Recently, engineers at the University of Pennsylvania recently created the first reprogrammable photonic chip that can train a type of neural network with pulses of light instead of electricity. Neural networks are most appropriate for training on large datasets, and excel in procedures that are utilized by models most frequently today like image classification and natural language processing. Neural networks are so common now, that models like ChatGPT and DeepSeek are both built on NNs. While these NNs are undoubtedly useful, the hardware to make them run at the speed that they do requires massive amounts of electricity, not only to run queries, but also to cool. With millions of user queries per second, data centers must cool the heat generated by vast numbers of processors.
Photonic chips can be used to mitigate this issue as they utilize light instead of electricity that generates heat. In a photonic neural processor, light is directed through intricate on-chip circuits by optical resonators and waveguides, where computations like matrix multiplication are carried out at the speed of light and without any resistive losses. The University of Pennsylvania design employs a novel nonlinear optical material: an input data is encoded by a beam of light, and a second “pump” beam dynamically modifies the material’s refractive index to implement activation functions. Because photons don’t generate heat in the same way electrons do, photonic processors run cooler, eliminating bulky heat sinks and reducing or even removing power-hungry cooling systems.Reduction in waste heat translates to data centers lowering their cooling footprint, lowering their water or refrigerant usage, and reducing their carbon footprint. As AI workloads continue to increase, these savings accumulate, offering a way to sustainable training of ever-larger models.
Beyond training, photonic technologies are also revolutionizing inference and data transport. Silicon photonic interconnects already began displacing copper links in hyperscale centers, carrying terabytes of information per second with far less loss of energy. Researchers are developing fully integrated photonic memory and neuromorphic photonic circuits that would be capable of executing complete inference pipelines on light alone, significantly lowering the overhead of transferring data between electronic processors. Together, these advancements constitute a cohesive “all-optical” AI architecture that minimizes both computational and communication energy consumption.
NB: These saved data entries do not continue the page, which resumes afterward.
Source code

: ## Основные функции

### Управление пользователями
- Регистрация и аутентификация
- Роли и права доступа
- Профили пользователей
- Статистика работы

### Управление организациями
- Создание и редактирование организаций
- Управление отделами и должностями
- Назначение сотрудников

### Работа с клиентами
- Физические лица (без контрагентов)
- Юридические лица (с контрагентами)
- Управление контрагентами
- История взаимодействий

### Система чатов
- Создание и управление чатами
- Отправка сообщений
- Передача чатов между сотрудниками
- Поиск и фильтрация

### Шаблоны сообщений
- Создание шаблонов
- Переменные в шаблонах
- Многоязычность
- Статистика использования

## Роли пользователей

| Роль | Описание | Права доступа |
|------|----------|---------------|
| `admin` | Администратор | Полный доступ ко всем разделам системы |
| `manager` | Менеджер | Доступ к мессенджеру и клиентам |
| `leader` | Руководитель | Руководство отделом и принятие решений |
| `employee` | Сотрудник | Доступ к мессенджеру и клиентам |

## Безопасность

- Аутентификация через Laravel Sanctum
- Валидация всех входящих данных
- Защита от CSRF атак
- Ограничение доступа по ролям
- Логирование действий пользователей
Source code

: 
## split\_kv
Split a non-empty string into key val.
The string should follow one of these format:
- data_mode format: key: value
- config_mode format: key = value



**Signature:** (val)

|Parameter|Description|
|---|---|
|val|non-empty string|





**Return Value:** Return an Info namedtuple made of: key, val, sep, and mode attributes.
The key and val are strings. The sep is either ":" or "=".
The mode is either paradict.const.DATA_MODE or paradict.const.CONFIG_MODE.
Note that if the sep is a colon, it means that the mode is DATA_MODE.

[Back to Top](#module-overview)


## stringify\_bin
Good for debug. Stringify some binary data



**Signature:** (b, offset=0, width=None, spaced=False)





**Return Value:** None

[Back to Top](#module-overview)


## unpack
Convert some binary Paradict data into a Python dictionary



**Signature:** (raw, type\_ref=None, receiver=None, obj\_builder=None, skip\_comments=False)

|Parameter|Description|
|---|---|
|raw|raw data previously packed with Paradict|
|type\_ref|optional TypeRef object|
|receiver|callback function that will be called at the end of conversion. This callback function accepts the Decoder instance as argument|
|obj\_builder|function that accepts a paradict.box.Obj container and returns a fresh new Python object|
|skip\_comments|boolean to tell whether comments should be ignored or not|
The impact is felt at the edge as well. As photonic accelerators reduce size and cost, they could be incorporated into phones or even self-driving cars enabling on-device AI with significantly lower power consumption and heat dispulsion than today’s microelectronic chips. Offloading inference from centralized data centers to edge nodes distributed across the network would reduce network-level energy consumption, as well as latency. Meanwhile, new optical cooling concepts like laser-driven solid-state heat pumps are being investigated to create fan-less and water-loop-free self-cooled photonic modules.
As global demand for AI services continues its climb, sustainable computing has become more and more needed. By using photons instead of electrons for both core computation and high-bandwidth interconnects, light-based NNs offer an attractive path to reduce electricity usage, cooling infrastructures, and carbon footprints.